Barbara Kingsolver wrote that the "cure" to global warming "involved reaching down into ourselves and pulling out a new kind of person." (Animal Vegetable Miracle, p. 345). I've wondered for some time what Ms. Kingsolver meant by that and what kind of person we would need to pull out. I'm thinking it needs to be someone like Crunchy. A doer. Someone who sees a problem and sets about trying to fix it. Someone who doesn't stop to doubt what impact they might have or whether it will be too hard or too tiring or take too long. Someone who will take a risk and speak up. Someone who lives according to their ideals. A twenty-first century super hero.
We don't all have to go out and start a foundation to help African teens. But let's not let Crunchy take all the glory! As far as I can tell, she is not gifted with great wealth, access to the Oval Office, the I.Q. of Einstein (though her graphics do show a touch of genius), or even x-ray vision. There is no reason that we cannot, like Crunchy and other green super heroes, get off the couch and write a letter to the editor about a city's ban on recycling or ask for filtered water at work or advocate a no idling zone at our kids' schools.
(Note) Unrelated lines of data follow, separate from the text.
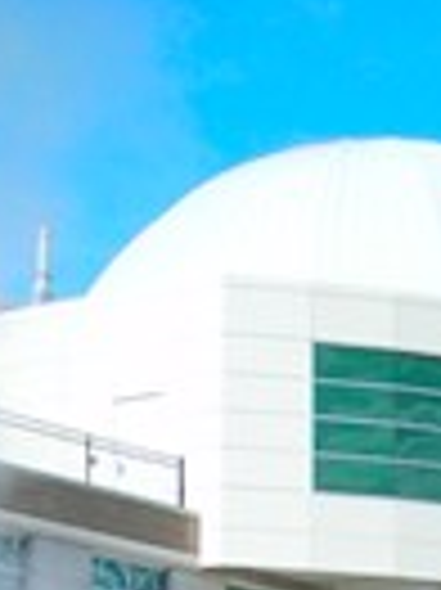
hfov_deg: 7.6
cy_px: 908
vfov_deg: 9.9
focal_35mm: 193
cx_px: 590
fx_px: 3284
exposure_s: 1/262
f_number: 6.4
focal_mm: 6.3
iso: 50
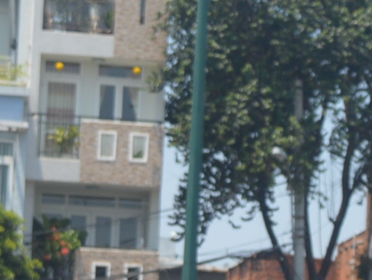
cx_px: 600
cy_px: 414
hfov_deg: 7.9
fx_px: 2644
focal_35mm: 246
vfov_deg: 6.0
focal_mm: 29
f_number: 8
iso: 100
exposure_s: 1/250
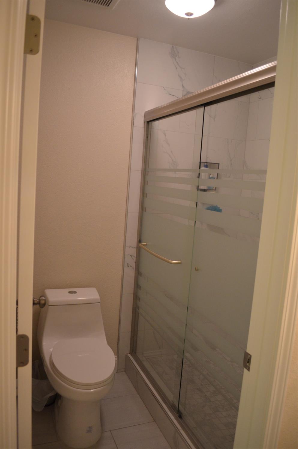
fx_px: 337
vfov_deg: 67.5
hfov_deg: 47.8
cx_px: 149
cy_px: 224
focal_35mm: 27
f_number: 3.5
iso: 1600
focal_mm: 18
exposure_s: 1/200
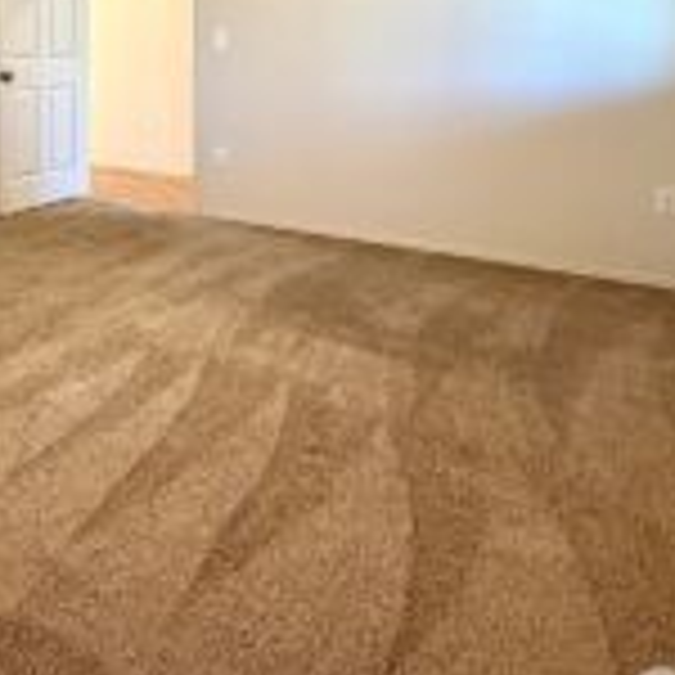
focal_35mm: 33
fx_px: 728
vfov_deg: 45.1
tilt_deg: -0.9
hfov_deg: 43.6
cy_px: 68
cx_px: 22
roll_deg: +0.5
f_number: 2.2
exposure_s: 1/60
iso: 500
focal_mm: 2.22
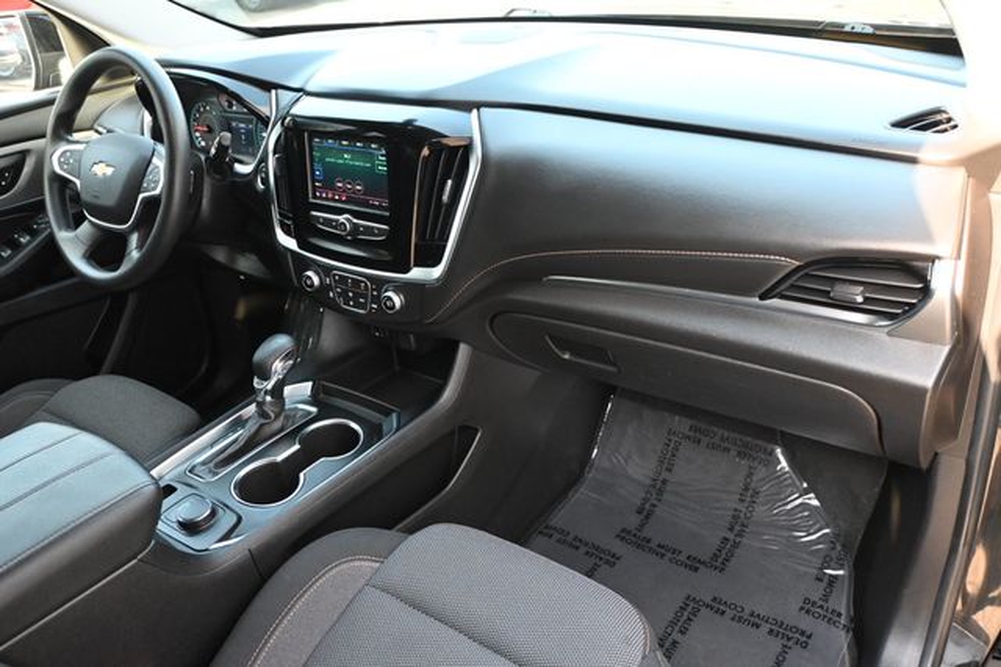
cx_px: 500
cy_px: 334
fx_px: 813
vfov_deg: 44.6
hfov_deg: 63.2
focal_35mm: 29
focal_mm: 19.5
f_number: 3.8
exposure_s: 1/125
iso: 1600
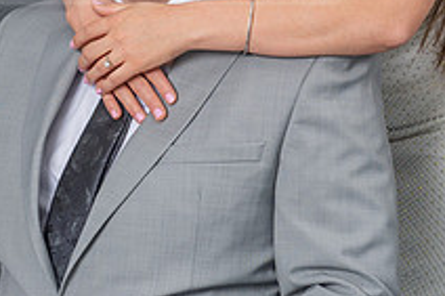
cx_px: 230
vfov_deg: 7.5
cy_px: -34
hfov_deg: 11.3
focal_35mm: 182
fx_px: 2248
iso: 200
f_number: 5.6
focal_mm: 60
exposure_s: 1/160
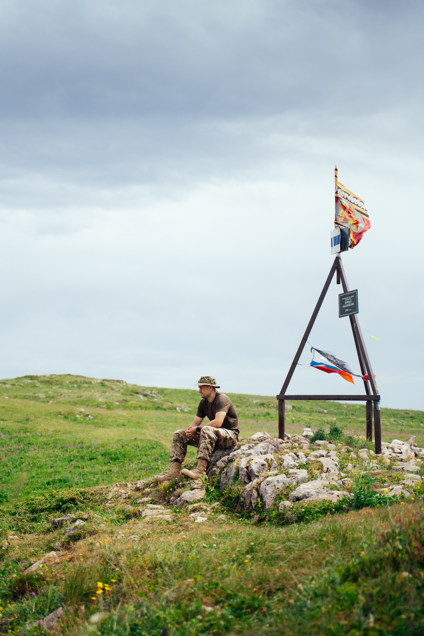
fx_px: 989
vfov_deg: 35.6
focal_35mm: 56
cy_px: 318
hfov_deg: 24.2
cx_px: 212
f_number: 2.8
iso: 400
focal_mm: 56
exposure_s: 1/6400
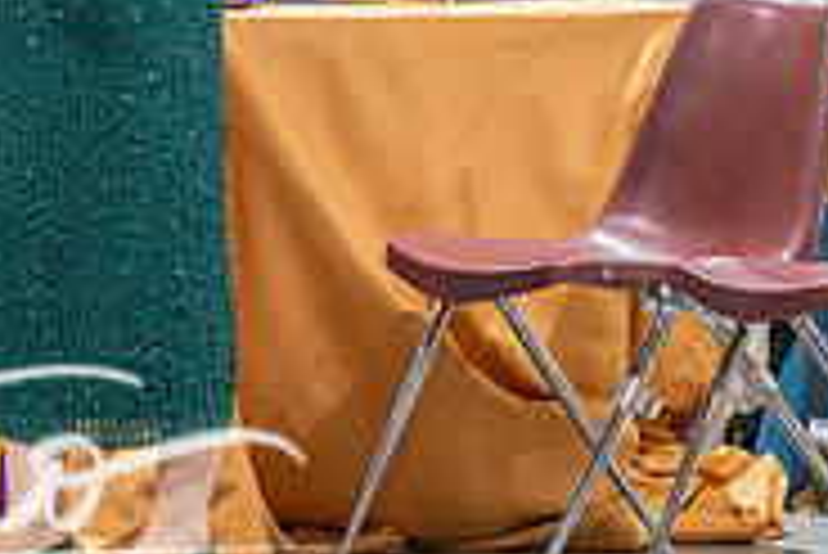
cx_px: -144
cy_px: 29
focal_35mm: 629
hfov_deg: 3.3
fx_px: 14478
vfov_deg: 2.2
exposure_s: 1/250
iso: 6400
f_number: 2.8
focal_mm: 200
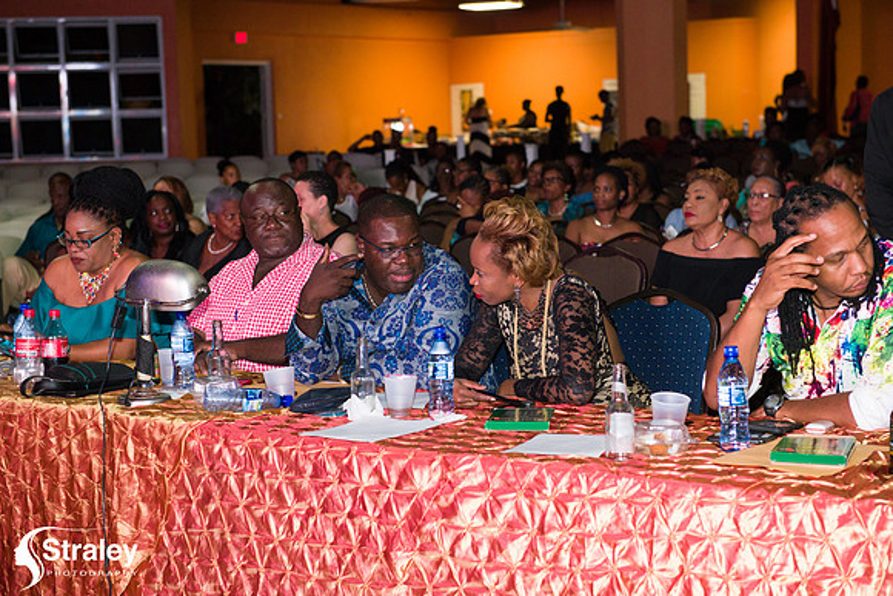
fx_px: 1737
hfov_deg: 28.8
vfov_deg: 19.5
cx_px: 446
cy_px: 298
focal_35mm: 70
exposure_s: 1/160
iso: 4000
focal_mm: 70
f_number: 5
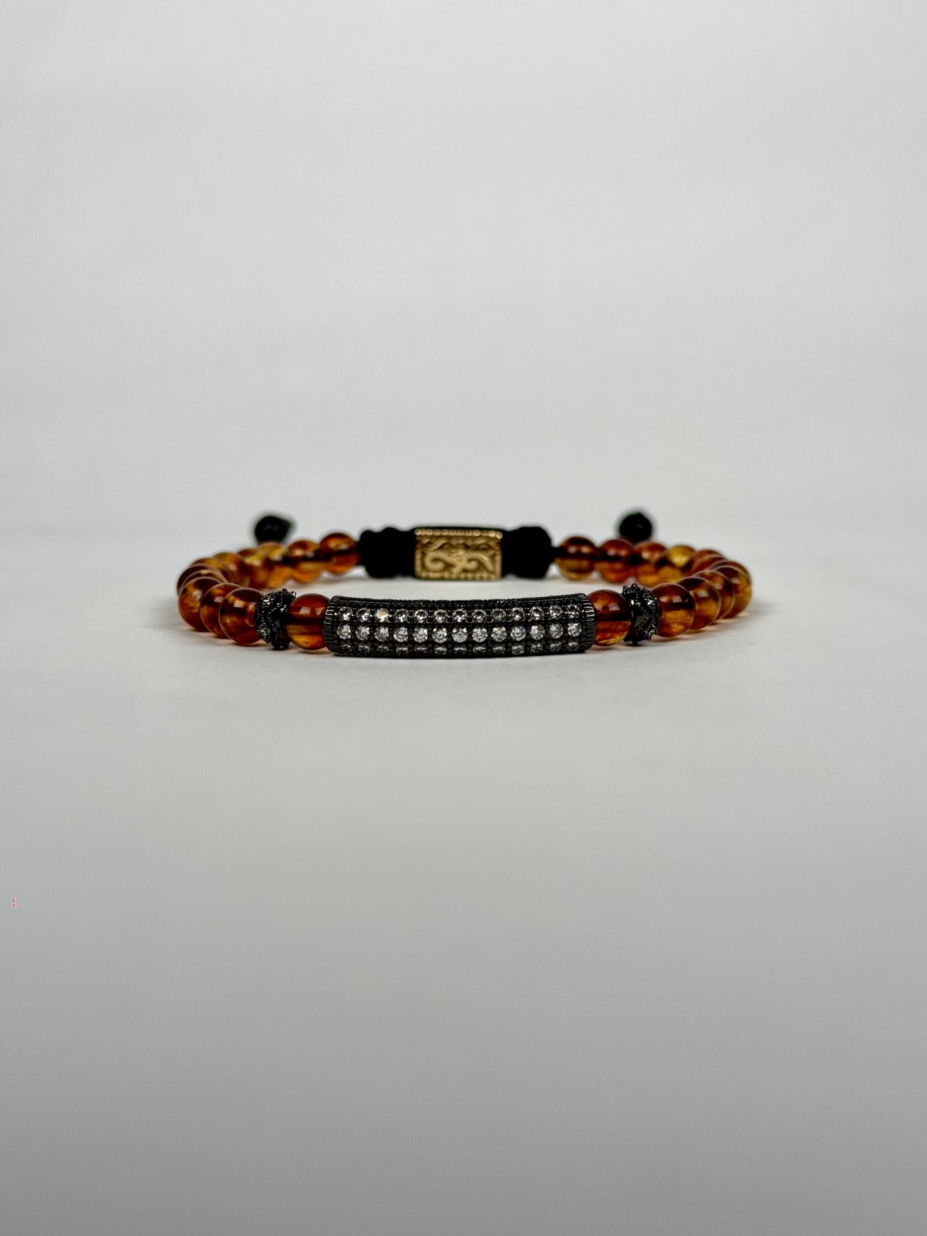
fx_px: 1714
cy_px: 618
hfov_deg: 30.3
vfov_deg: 39.7
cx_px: 464
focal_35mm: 48
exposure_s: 1/7937
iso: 64
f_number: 1.78
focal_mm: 6.76
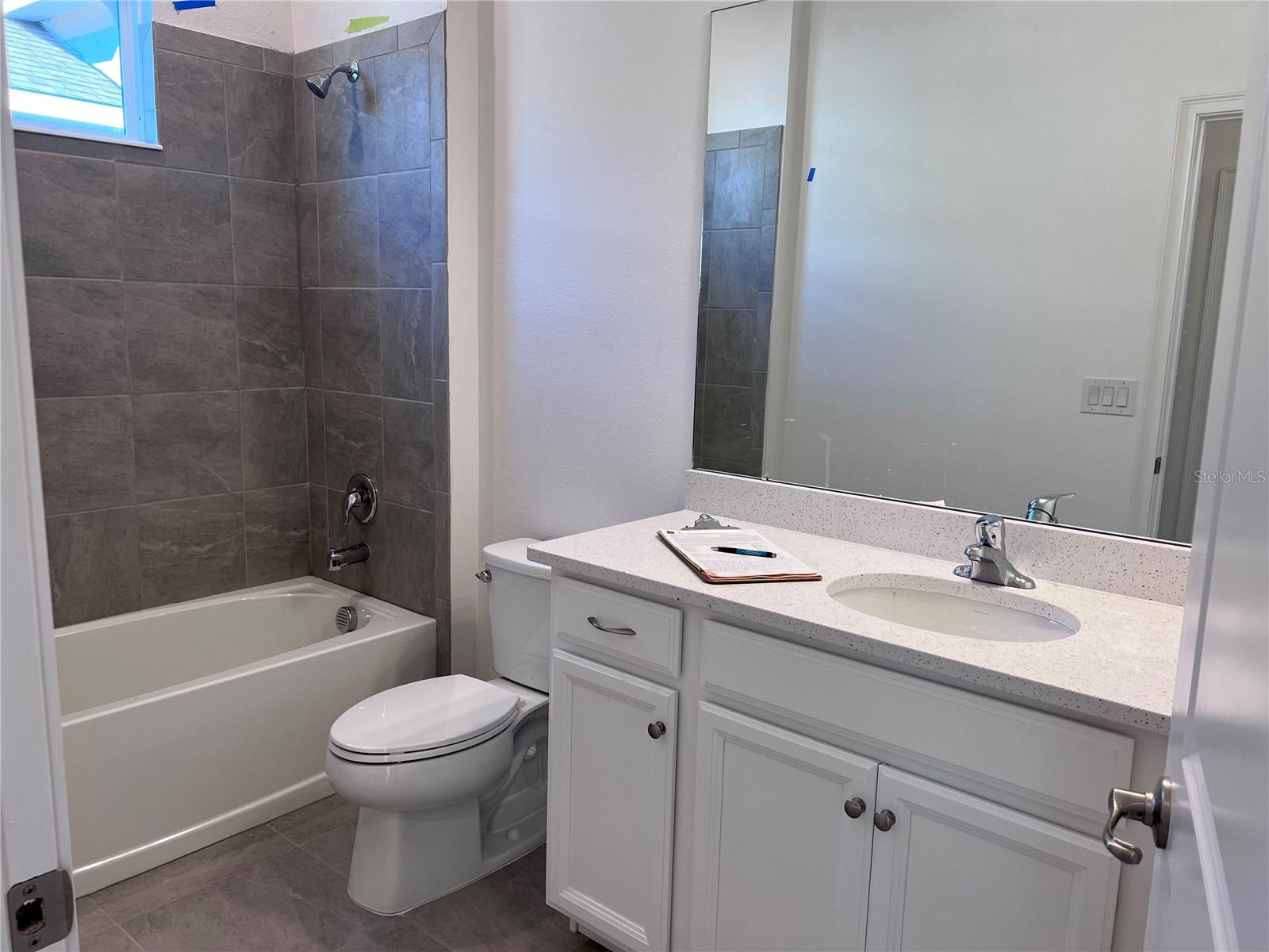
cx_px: 634
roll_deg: -1.6
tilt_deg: -9.6
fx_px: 953
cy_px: 476
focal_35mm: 26
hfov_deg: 67.3
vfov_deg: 53.1
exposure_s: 1/132
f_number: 1.5
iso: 64
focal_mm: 5.7
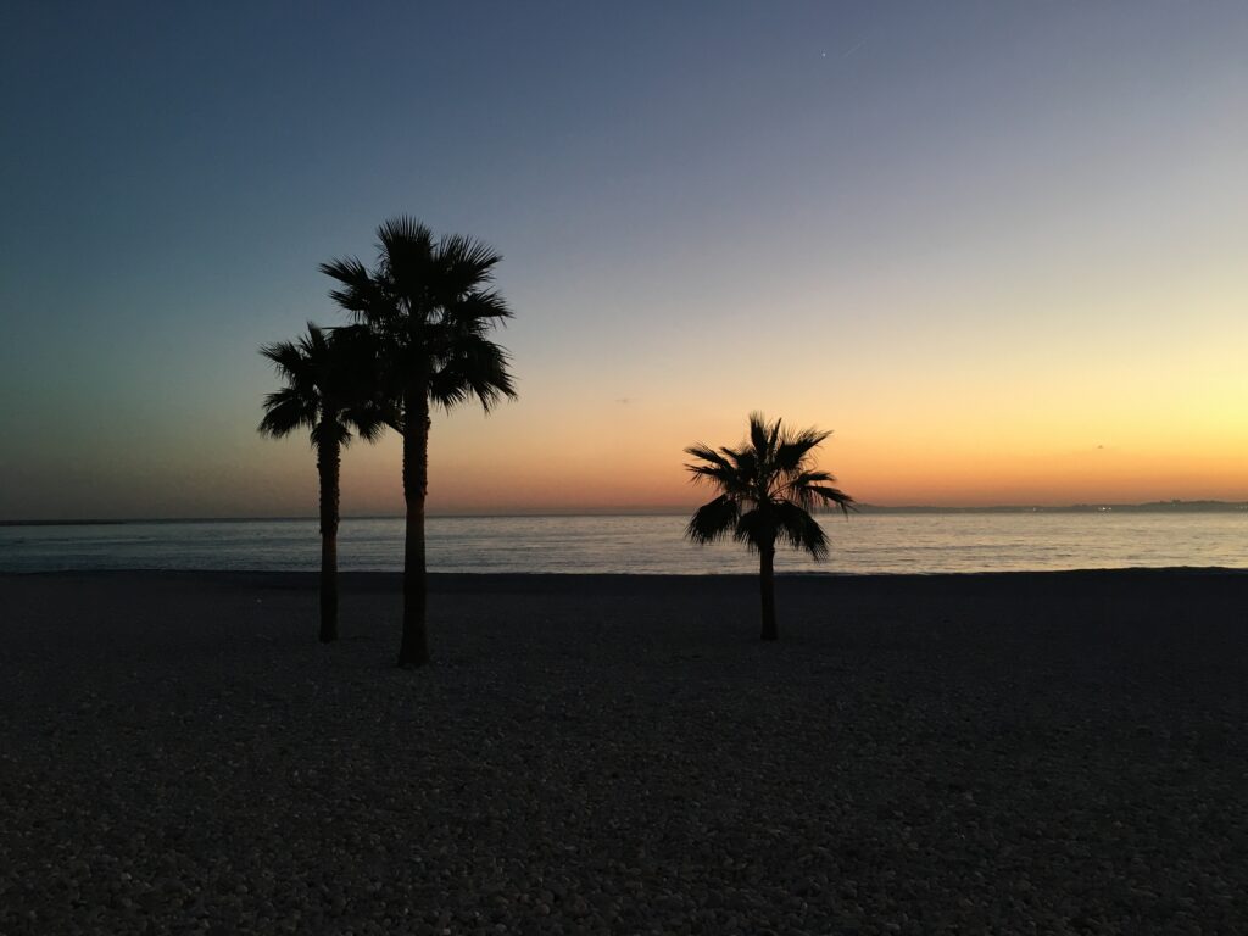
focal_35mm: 29
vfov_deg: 48.2
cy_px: 468
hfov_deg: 61.7
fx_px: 1046
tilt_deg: +0.4
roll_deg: -0.3
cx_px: 624
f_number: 2.2
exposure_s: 1/33
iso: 80
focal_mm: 4.15
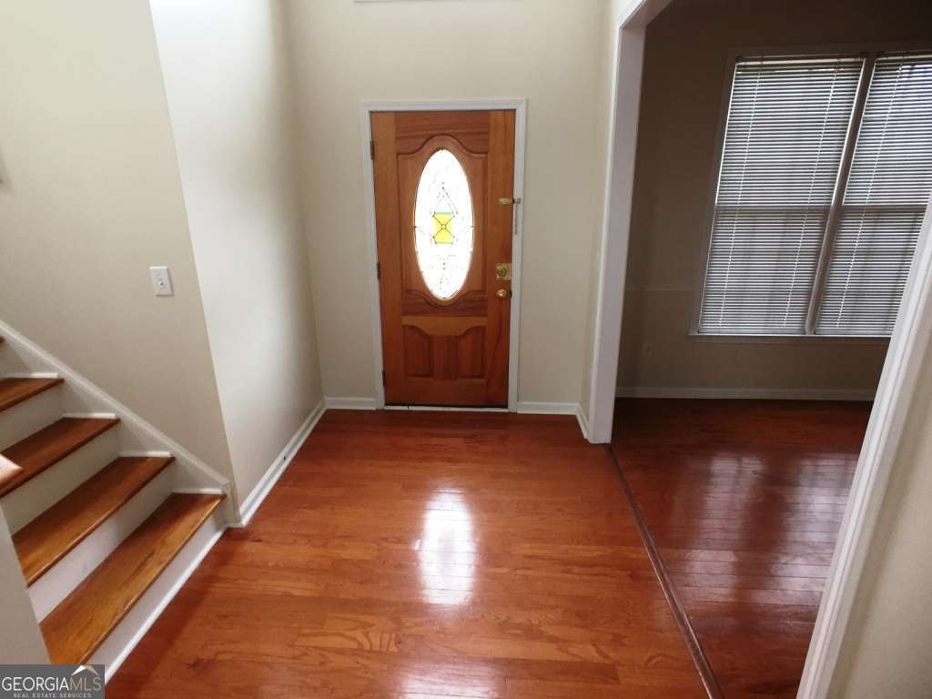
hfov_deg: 61.7
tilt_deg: -18.4
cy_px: 350
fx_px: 781
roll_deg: +1.2
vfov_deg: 48.2
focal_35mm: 29
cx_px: 466
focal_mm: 4.15
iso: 50
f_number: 2.2
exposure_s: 1/30
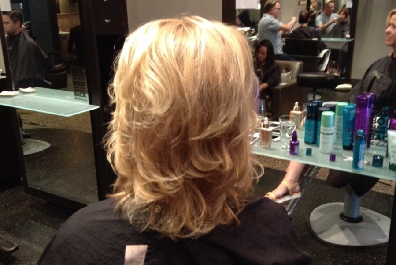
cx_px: 209
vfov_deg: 34.2
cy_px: 136
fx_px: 429
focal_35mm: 39
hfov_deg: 49.5
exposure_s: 1/24
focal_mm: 3.3
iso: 250
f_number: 2.4
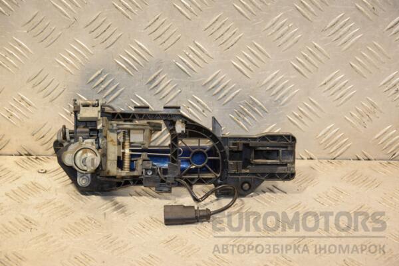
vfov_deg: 13.0
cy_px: 133
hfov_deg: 19.5
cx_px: 200
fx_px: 1164
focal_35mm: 105
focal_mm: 70
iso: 800
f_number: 5.6
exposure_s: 1/200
Even packing a waste free lunch, biking to errands, being the only person on your block to rip out their grass, or convincing a reluctant spouse to turn down the hot water heater are heroic actions. Are we up to the challenge? Can we pull out that new kind of person Ms. Kingsolver envisioned?
Kindly hand me my cape. There's a phone booth with my name on it and carbon emissions to be saved.